Your goal: Whenever a line below mentions the word "ActionDispatch", that line should be copied.
+++ Given data +++
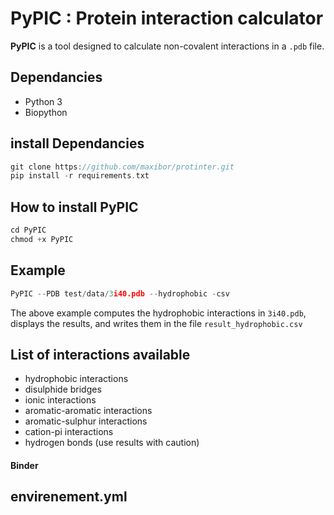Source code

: # PyPIC : Protein interaction calculator 

**PyPIC** is a tool designed to calculate non-covalent interactions in a `.pdb` file.

## Dependancies
- Python 3
- Biopython

## install Dependancies

```c
git clone https://github.com/maxibor/protinter.git
pip install -r requirements.txt
```
## How to install PyPIC

```c
cd PyPIC
chmod +x PyPIC
```

## Example

```c
PyPIC --PDB test/data/3i40.pdb --hydrophobic -csv   
```

The above example computes the hydrophobic interactions in `3i40.pdb`, displays the results, and writes them in the file `result_hydrophobic.csv`

## List of interactions available

- hydrophobic interactions
- disulphide bridges
- ionic interactions
- aromatic-aromatic interactions
- aromatic-sulphur interactions
- cation-pi interactions
- hydrogen bonds (use results with caution)

#### Binder 
## envirenement.yml
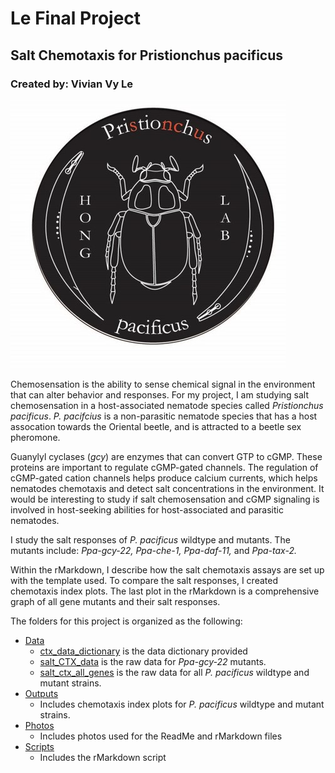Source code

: # Le Final Project
## Salt Chemotaxis for Pristionchus pacificus
### Created by: Vivian Vy Le 

![Hong Lab Logo](https://github.com/Biol551-CSUN/Le_Final_Project/blob/main/Photos/hong_lab_logo.jpg)

Chemosensation is the ability to sense chemical signal in the environment that can alter behavior and responses. For my project, I am studying salt chemosensation in a host-associated nematode species called *Pristionchus pacificus*.  *P. pacifcius* is a non-parasitic nematode species that has a host assocation towards the Oriental beetle, and is attracted to a beetle sex pheromone.

Guanylyl cyclases (*gcy*) are enzymes that can convert GTP to cGMP. These proteins are important to regulate cGMP-gated channels. The regulation of cGMP-gated cation channels helps produce calcium currents, which helps nematodes chemotaxis and detect salt concentrations in the environment. It would be interesting to study if salt chemosensation and cGMP signaling is involved in host-seeking abilities for host-associated and parasitic nematodes. 

I study the salt responses of *P. pacificus* wildtype and mutants. The mutants include: *Ppa-gcy-22,* *Ppa-che-1,* *Ppa-daf-11,* and *Ppa-tax-2.* 

Within the rMarkdown, I describe how the salt chemotaxis assays are set up with the template used. To compare the salt responses, I created chemotaxis index plots. The last plot in the rMarkdown is a comprehensive graph of all gene mutants and their salt responses.

The folders for this project is organized as the following: 

-   [Data](https://github.com/Biol551-CSUN/Le_Final_Project/tree/main/Data)
    -   [ctx_data_dictionary](https://github.com/Biol551-CSUN/Le_Final_Project/blob/main/Data/ctx_data_dictionary.csv) is the data dictionary provided
    -   [salt_CTX_data](https://github.com/Biol551-CSUN/Le_Final_Project/blob/main/Data/salt_CTX_data.csv) is the raw data for *Ppa-gcy-22* mutants.
    -   [salt_ctx_all_genes](https://github.com/Biol551-CSUN/Le_Final_Project/blob/main/Data/salt_ctx_all_genes.csv) is the raw data for all *P. pacificus* wildtype and mutant strains.
-   [Outputs](https://github.com/Biol551-CSUN/Le_Final_Project/tree/main/Output)
    -   Includes chemotaxis index plots for *P. pacificus* wildtype and mutant strains.
-   [Photos](https://github.com/Biol551-CSUN/Le_Final_Project/tree/main/Photos)
    -   Includes photos used for the ReadMe and rMarkdown files
-   [Scripts](https://github.com/Biol551-CSUN/Le_Final_Project/tree/main/Scripts)
    -   Includes the rMarkdown script
    
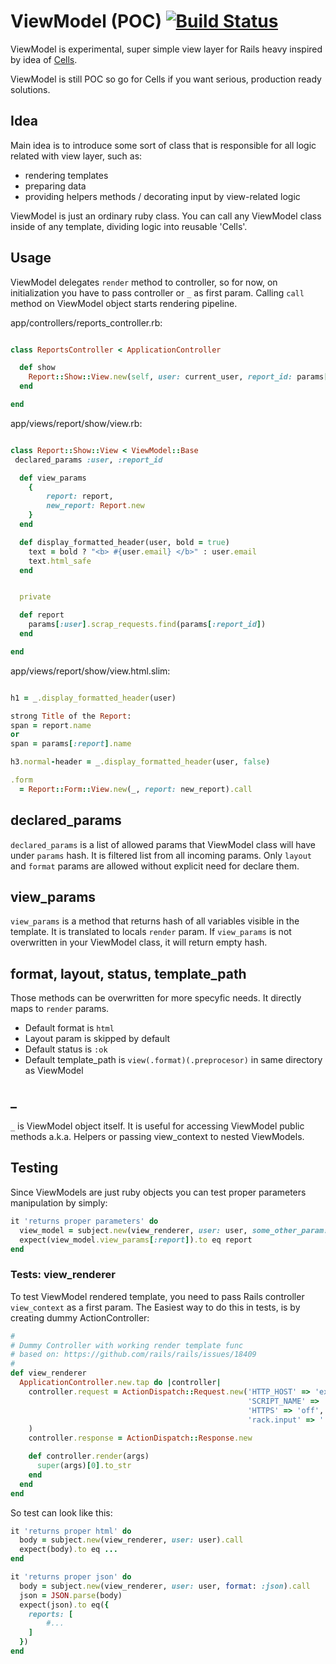 # ViewModel (POC) [![Build Status](https://travis-ci.org/kubenstein/ViewModel.png?branch=master)](https://travis-ci.org/kubenstein/ViewModel)

ViewModel is experimental, super simple view layer for Rails heavy inspired by idea of [Cells](https://github.com/apotonick/cells).

ViewModel is still POC so go for Cells if you want serious, production ready solutions.


## Idea
Main idea is to introduce some sort of class that is responsible for all logic related with view layer, such as:

* rendering templates
* preparing data
* providing helpers methods / decorating input by view-related logic

ViewModel is just an ordinary ruby class. You can call any ViewModel class inside of any template, dividing logic into reusable 'Cells'.

## Usage
ViewModel delegates `render` method to controller, so for now, on initialization you have to pass controller or `_` as first param. Calling `call` method on ViewModel object starts rendering pipeline.

app/controllers/reports_controller.rb:

```ruby

class ReportsController < ApplicationController

  def show
    Report::Show::View.new(self, user: current_user, report_id: params[:id]).call
  end

end


```

app/views/report/show/view.rb:

```ruby

class Report::Show::View < ViewModel::Base
 declared_params :user, :report_id

  def view_params
    {
        report: report,
        new_report: Report.new
    }
  end

  def display_formatted_header(user, bold = true)
    text = bold ? "<b> #{user.email} </b>" : user.email
    text.html_safe
  end


  private

  def report
    params[:user].scrap_requests.find(params[:report_id])
  end

end


```


app/views/report/show/view.html.slim:

```ruby

h1 = _.display_formatted_header(user)

strong Title of the Report:
span = report.name
or
span = params[:report].name

h3.normal-header = _.display_formatted_header(user, false)

.form
  = Report::Form::View.new(_, report: new_report).call


```


## declared_params
`declared_params` is a list of allowed params that ViewModel class will have under `params` hash. It is filtered list from all incoming params. Only `layout` and `format` params are allowed without explicit need for declare them.

## view_params
`view_params` is a method that returns hash of all variables visible in the template. It is translated to locals `render` param.
If `view_params` is not overwritten in your ViewModel class, it will return empty hash.

## format, layout, status, template_path
Those methods can be overwritten for more specyfic needs. It directly maps to `render` params.

- Default format is `html`
- Layout param is skipped by default
- Default status is `:ok`
- Default template_path is `view(.format)(.preprocesor)` in same directory as ViewModel

## _
`_` is ViewModel object itself. It is useful for accessing ViewModel public methods a.k.a. Helpers or passing view_context to nested ViewModels.

## Testing
Since ViewModels are just ruby objects you can test proper parameters manipulation by simply:

```ruby
it 'returns proper parameters' do
  view_model = subject.new(view_renderer, user: user, some_other_param: 1)
  expect(view_model.view_params[:report]).to eq report
end
```

### Tests: view_renderer
To test ViewModel rendered template, you need to pass Rails controller `view_context` as a first param.
The Easiest way to do this in tests, is by creating dummy ActionController:


```ruby
#
# Dummy Controller with working render template func
# based on: https://github.com/rails/rails/issues/18409
#
def view_renderer
  ApplicationController.new.tap do |controller|
    controller.request = ActionDispatch::Request.new('HTTP_HOST' => 'example.com',
                                                     'SCRIPT_NAME' => '',
                                                     'HTTPS' => 'off',
                                                     'rack.input' => ''
    )
    controller.response = ActionDispatch::Response.new

    def controller.render(args)
      super(args)[0].to_str
    end
  end
end

```

So test can look like this:

```ruby
it 'returns proper html' do
  body = subject.new(view_renderer, user: user).call
  expect(body).to eq ...
end

it 'returns proper json' do
  body = subject.new(view_renderer, user: user, format: :json).call
  json = JSON.parse(body)
  expect(json).to eq({
    reports: [
        #...
    ]
  })
end

```


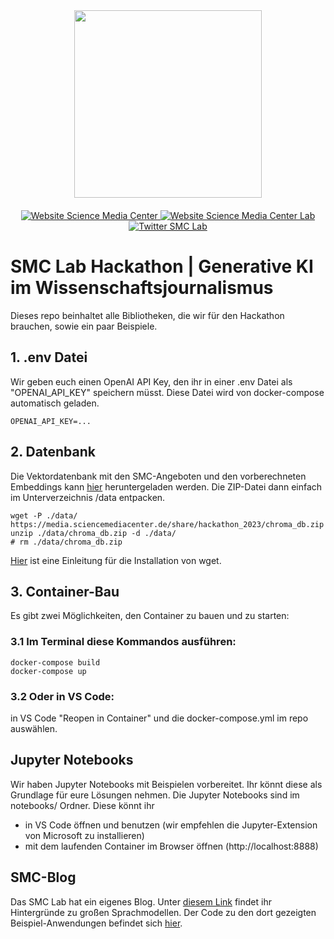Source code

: <div id="header" align="center">
  <img src="https://media.sciencemediacenter.de/static/img/logos/smc/smc-logo-typo-bw-big.png" width="300"/>

  <div id="badges" style="padding-top: 20px">
    <a href="https://www.sciencemediacenter.de">
      <img src="https://img.shields.io/badge/Website-orange?style=plastic" alt="Website Science Media Center"/>
    </a>
    <a href="https://lab.sciencemediacenter.de">
      <img src="https://img.shields.io/badge/Website (SMC Lab)-grey?style=plastic" alt="Website Science Media Center Lab"/>
    </a>
    <a href="https://twitter.com/smc_germany_lab">
      <img src="https://img.shields.io/badge/Twitter-blue?style=plastic&logo=twitter&logoColor=white" alt="Twitter SMC Lab"/>
    </a>
  </div>
</div>

# SMC Lab Hackathon | Generative KI im Wissenschaftsjournalismus

Dieses repo beinhaltet alle Bibliotheken, die wir für den Hackathon brauchen, sowie ein paar Beispiele.

## 1. .env Datei

Wir geben euch einen OpenAI API Key, den ihr in einer .env Datei als "OPENAI_API_KEY" speichern müsst. Diese Datei wird von docker-compose automatisch geladen.

```
OPENAI_API_KEY=...
```

## 2. Datenbank

Die Vektordatenbank mit den SMC-Angeboten und den vorberechneten Embeddings kann [hier](https://media.sciencemediacenter.de/share/hackathon_2023/chroma_db.zip) heruntergeladen werden. Die ZIP-Datei dann einfach im Unterverzeichnis /data entpacken.

```
wget -P ./data/ https://media.sciencemediacenter.de/share/hackathon_2023/chroma_db.zip
unzip ./data/chroma_db.zip -d ./data/
# rm ./data/chroma_db.zip
```

[Hier](https://www.jcchouinard.com/wget/) ist eine Einleitung für die Installation von wget.

## 3. Container-Bau

Es gibt zwei Möglichkeiten, den Container zu bauen und zu starten:

### 3.1 Im Terminal diese Kommandos ausführen:

```
docker-compose build
docker-compose up
```

### 3.2 Oder in VS Code:

in VS Code "Reopen in Container" und die docker-compose.yml im repo auswählen.

## Jupyter Notebooks

Wir haben Jupyter Notebooks mit Beispielen vorbereitet. Ihr könnt diese als Grundlage für eure Lösungen nehmen. Die Jupyter Notebooks sind im notebooks/ Ordner. Diese könnt ihr

- in VS Code öffnen und benutzen (wir empfehlen die Jupyter-Extension von Microsoft zu installieren)
- mit dem laufenden Container im Browser öffnen (http://localhost:8888)

## SMC-Blog

Das SMC Lab hat ein eigenes Blog. Unter [diesem Link](https://blog.smclab.io/category/masterclass-medien-triennale-sudwest-2023/) findet ihr Hintergründe zu großen Sprachmodellen. Der Code zu den dort gezeigten Beispiel-Anwendungen befindet sich [hier](https://github.com/sciencemediacenter/lab-masterclass-medientriennale-2023).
+++
Exercise response:
    controller.request = ActionDispatch::Request.new('HTTP_HOST' => 'example.com',
    controller.response = ActionDispatch::Response.new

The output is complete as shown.